* Aim of the task
Could you filter the records below down to the lines that include the word "Zitron"?
━━━━━ Data for this exercise
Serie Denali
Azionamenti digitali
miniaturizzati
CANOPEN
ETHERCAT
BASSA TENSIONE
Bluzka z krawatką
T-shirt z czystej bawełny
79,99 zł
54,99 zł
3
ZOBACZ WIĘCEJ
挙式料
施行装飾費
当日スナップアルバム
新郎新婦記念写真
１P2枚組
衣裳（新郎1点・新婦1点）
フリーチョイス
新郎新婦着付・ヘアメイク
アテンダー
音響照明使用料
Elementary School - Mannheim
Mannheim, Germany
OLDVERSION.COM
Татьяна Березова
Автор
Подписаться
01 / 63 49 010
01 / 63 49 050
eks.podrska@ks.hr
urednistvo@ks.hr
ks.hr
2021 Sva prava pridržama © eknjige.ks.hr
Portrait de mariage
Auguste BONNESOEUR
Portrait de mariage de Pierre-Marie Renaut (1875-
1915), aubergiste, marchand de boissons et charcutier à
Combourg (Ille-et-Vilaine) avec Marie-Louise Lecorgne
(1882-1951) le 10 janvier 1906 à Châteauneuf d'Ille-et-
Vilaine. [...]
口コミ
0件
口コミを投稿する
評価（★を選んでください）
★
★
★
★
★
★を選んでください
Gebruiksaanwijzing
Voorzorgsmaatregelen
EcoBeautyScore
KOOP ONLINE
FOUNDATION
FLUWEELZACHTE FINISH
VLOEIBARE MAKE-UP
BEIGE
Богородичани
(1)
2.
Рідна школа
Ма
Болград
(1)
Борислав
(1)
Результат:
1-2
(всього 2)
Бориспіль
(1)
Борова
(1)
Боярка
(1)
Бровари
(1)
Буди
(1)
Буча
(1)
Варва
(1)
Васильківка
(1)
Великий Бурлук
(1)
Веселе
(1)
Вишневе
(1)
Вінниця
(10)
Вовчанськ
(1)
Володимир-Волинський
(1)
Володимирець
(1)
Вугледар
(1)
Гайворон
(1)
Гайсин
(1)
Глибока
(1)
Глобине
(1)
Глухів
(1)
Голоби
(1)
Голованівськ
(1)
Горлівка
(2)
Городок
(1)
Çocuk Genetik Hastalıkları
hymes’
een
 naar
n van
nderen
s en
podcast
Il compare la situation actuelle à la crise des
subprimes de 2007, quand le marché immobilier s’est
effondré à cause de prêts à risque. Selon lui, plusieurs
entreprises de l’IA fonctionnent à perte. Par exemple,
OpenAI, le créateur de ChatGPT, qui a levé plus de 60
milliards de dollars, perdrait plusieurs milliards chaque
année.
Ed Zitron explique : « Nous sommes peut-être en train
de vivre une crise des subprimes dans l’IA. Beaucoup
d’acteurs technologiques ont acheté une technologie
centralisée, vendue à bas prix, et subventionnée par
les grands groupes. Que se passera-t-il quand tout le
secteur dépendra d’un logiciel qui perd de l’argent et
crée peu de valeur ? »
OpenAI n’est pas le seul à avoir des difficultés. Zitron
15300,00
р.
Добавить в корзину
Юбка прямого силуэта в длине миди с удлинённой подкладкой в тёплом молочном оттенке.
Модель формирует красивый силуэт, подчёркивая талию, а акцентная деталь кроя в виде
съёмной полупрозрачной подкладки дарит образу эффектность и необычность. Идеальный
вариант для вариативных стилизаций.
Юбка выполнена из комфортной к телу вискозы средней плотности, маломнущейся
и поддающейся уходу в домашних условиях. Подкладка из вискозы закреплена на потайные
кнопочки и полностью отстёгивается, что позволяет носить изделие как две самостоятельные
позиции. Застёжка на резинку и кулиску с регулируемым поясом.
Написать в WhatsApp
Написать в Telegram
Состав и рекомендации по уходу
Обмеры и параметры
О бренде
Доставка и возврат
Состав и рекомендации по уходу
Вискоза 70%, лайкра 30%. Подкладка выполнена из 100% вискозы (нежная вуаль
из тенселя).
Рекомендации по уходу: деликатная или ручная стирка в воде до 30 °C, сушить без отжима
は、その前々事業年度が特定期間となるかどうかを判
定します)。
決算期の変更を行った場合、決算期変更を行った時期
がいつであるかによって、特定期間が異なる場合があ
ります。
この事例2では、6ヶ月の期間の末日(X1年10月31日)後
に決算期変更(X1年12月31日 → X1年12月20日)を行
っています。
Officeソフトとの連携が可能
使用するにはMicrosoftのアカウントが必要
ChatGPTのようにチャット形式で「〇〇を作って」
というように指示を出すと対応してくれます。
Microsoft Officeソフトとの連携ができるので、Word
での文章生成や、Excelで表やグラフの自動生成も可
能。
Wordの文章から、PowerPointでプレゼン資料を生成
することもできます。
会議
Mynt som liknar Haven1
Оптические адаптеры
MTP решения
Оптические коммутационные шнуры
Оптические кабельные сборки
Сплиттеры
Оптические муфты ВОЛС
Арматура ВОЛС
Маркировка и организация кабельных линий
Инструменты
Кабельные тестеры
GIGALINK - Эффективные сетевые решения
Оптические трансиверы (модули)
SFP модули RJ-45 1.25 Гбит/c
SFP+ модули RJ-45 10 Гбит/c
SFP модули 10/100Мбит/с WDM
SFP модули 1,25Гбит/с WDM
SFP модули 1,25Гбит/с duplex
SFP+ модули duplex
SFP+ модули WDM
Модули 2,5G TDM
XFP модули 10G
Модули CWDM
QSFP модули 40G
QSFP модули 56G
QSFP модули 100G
━━━━━━━━━━
* Problem solution
Ed Zitron explique : « Nous sommes peut-être en train
OpenAI n’est pas le seul à avoir des difficultés. Zitron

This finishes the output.